Many substances, including soaps, cosmetics, perfumes, jewelry, and plants, can cause such reactions.
Symptoms of contact dermatitis
Contact dermatitis causes symptoms and it depends on how sensitive you are to the substance.
Allergic contact dermatitis
Symptoms associated with allergic contact dermatitis:
- Dry and flaky skin
- The skin is red
- The skin appears black or leathery
- Burning skin
- Severe itching
- Sun sensitivity
- Swelling especially in the eyes, face, or groin
- Irritant contact dermatitis
Irritant contact dermatitis causes slightly different symptoms, including:
- Cracking of the skin due to extreme dryness
- Skin that feels tight or tight
- Open sores where scabs form
Causes of contact dermatitis
Contact dermatitis can irritate your skin due to the substance to which you are exposed or trigger an allergic reaction. This substance can be one of the thousands of known allergens and irritants. Some of these substances can cause both irritant contact dermatitis and allergic contact dermatitis.
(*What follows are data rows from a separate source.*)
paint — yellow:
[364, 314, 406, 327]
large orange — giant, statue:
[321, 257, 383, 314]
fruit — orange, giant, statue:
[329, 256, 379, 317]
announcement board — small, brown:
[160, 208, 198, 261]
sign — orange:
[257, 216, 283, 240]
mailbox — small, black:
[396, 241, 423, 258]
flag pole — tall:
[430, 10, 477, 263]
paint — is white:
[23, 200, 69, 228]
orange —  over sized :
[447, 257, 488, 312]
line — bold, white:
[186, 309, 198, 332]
Irritant contact dermatitis is the most common type. This non-allergic skin reaction occurs when a substance damages the outer protective layer of the skin.
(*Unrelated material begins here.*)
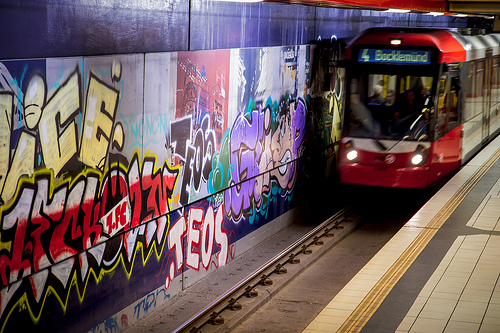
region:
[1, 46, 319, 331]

Some people respond with severe irritation after a single exposure. Others may develop signs and symptoms after repeated exposure to even mild irritants. And some develop intolerance to the substance over time.
Diagnosis of contact dermatitis
Sometimes contact allergy is easy to detect and does not require specific tests. Having a very good history, including information about the work environment, hobbies, products at home and work, and sunlight increases the chances of finding a diagnosis. If the skin is not in contact with allergens, the rash will usually (but not always) disappear completely, but it will reappear even with light contact with it.
Open application tests are used to diagnose contact allergy to cosmetics such as moisturizers. The suspect product is applied to a small area of sensitive skin several times a day for several days. The inner arm of the upper arm is suitable. Contact allergy is more likely to occur if dermatitis occurs in the treated area.
Dermatologists perform patch tests on patients with contact allergies, especially if the reaction is severe, recurrent, or chronic. The tests can detect specific allergens that cause rashes.
Treatment for contact dermatitis
Identifying the trigger is essential to give proper advice. Avoiding the treatment of hives is essential. If it cannot be avoided, the rash can become chronic, stop, and cause a significant deterioration in the quality of life. Tips may include:
- Symptoms for severe symptoms, cold compresses can help with itching.
- For patients with Ou lesions, Buro’s solution (aluminum triacetate), calamine, and/or oatmeal baths can also be used.
- In hand dermatitis, it is advisable to wash your hands frequently and use non-irritating moisturizers. Choose mild soaps, moisturizers, and detergents without dyes or fragrances. Wear gloves to protect your hands and other body parts from exposure if contact with these chemicals cannot be avoided, but be aware that you may be allergic to the chemicals in the gloves.
- In foot dermatitis, wearing protective socks can help.
- All wash skin immediately after contact with an allergen.
- Apply covers over metal fasteners on clothing to avoid contact with nickel ick.